Another week, another huge ACA / ObamaCare RFP announced. This time it’s Health Care Innovations Awards Round Two. There’s $900,000,000 up for grabs, with grants to $25,000,000. These eye popping numbers are big enough to seize the attention of even this grizzled grant writer.

The purpose of this very attractive RFP is to:

The second round of Health Care Innovation Awards will fund applicants who propose new payment and service delivery models that have the greatest likelihood of driving health care system transformation and delivering better outcomes for Medicare, Medicaid, and CHIP beneficiaries in four Innovation Categories.

This string of policy buzz words doesn’t really say anything other than that applicants are supposed to do something that will somehow lower undefined health care costs born by public insurance programs, while at the same time magically improving undefined outcomes. This is great news for applicants because almost anything can be proposed. It’s even better news for grant writers, as we can wax eloquently in health policy mumbo jumbo while spinning grant Tales of Brave Ulysses (I used this quote before, as well, but it just seems so damn perfect here). Speaking of quotes, I’ve cited the late, lamented Senator Everett Disksen before, but it applies here too: “A billion here, a billion there, and pretty soon you’re talking about real money.” This program is another example of the talk about sequestration and budget deficits having little effect on actual federal grant funding: the grant spigot is on at ObamaCare and it’s a gusher.

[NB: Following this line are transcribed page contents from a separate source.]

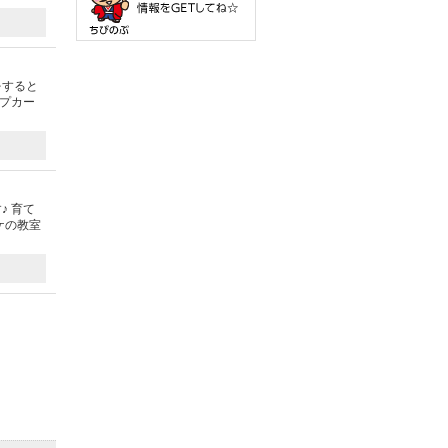
をすると
プカー
 育て
ケの教室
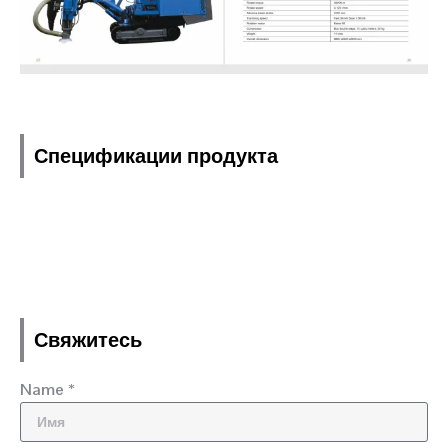
Спецификации продукта
Свяжитесь
Name *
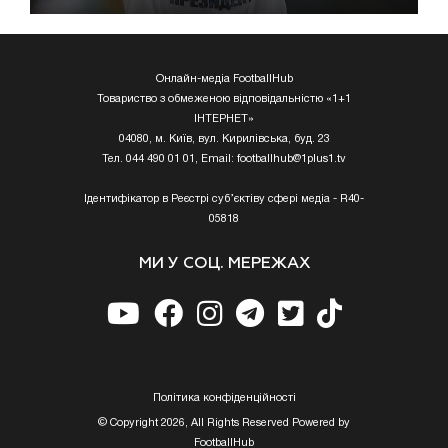
Онлайн-медіа FootballHub
Товариство з обмеженою відповідальністю «1+1
ІНТЕРНЕТ»
04080, м. Київ, вул. Кирилівська, буд. 23
Тел. 044 490 01 01, Email:
footballhub@1plus1.tv
Ідентифікатор в Реєстрі суб’єктіву сфері медіа - R40-
05818
МИ У СОЦ. МЕРЕЖАХ
Полiтика конфiденцiйностi
© Copyright 2026, All Rights Reserved Powered by
FootballHub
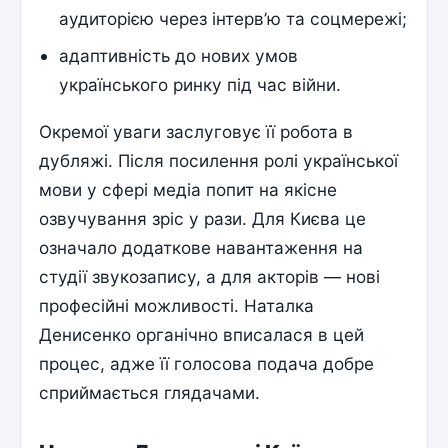
аудиторією через інтерв’ю та соцмережі;
адаптивність до нових умов
українського ринку під час війни.
Окремої уваги заслуговує її робота в
дубляжі. Після посилення ролі української
мови у сфері медіа попит на якісне
озвучування зріс у рази. Для Києва це
означало додаткове навантаження на
студії звукозапису, а для акторів — нові
професійні можливості. Наталка
Денисенко органічно вписалася в цей
процес, адже її голосова подача добре
сприймається глядачами.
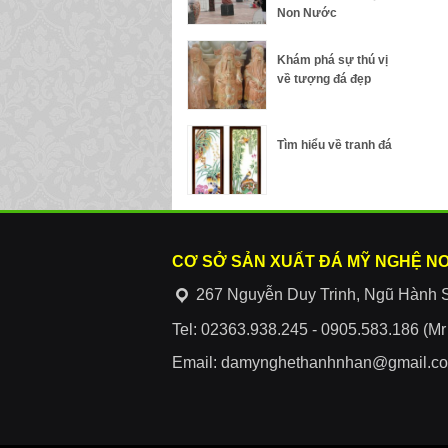
Non Nước
Khám phá sự thú vị
về tượng đá đẹp
Tìm hiểu về tranh đá
CƠ SỞ SẢN XUẤT ĐÁ MỸ NGHỆ N
267 Nguyễn Duy Trinh, Ngũ Hành 
Tel: 02363.938.245 - 0905.583.186 (M
Email: damynghethanhnhan@gmail.c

Every type of applicant is eligible: nonprofits, IHEs (Institutions of Higher Education, otherwise known as “colleges or university” but in bureaucrat-speak), Indian tribes, businesses and your Aunt Martha, as individuals are eligible applicants. Think of it as another Oklahoma Land Rush of grant opportunities.

As faithful readers know, I’ve been writing grant proposals since dinosaurs walked the earth and I can’t remember another grant program that has had so much money available, so little direction, and so broad an eligible applicant pool.

If your organization or your Aunt Martha have any bright ideas on improving Medicare, Medicaid and/or CHIP service delivery and costs, you should not let this opportunity pass. The deadline is August 15, so, for a change, there’s plenty of time to plan the project concept and write the proposal. A word of caution, however: a mandatory letter of intent to apply must be submitted by June 28. LOIs are easy to draft, so you should work most di di mau on the letter to reserve your place at this incredibly tasty grant trough.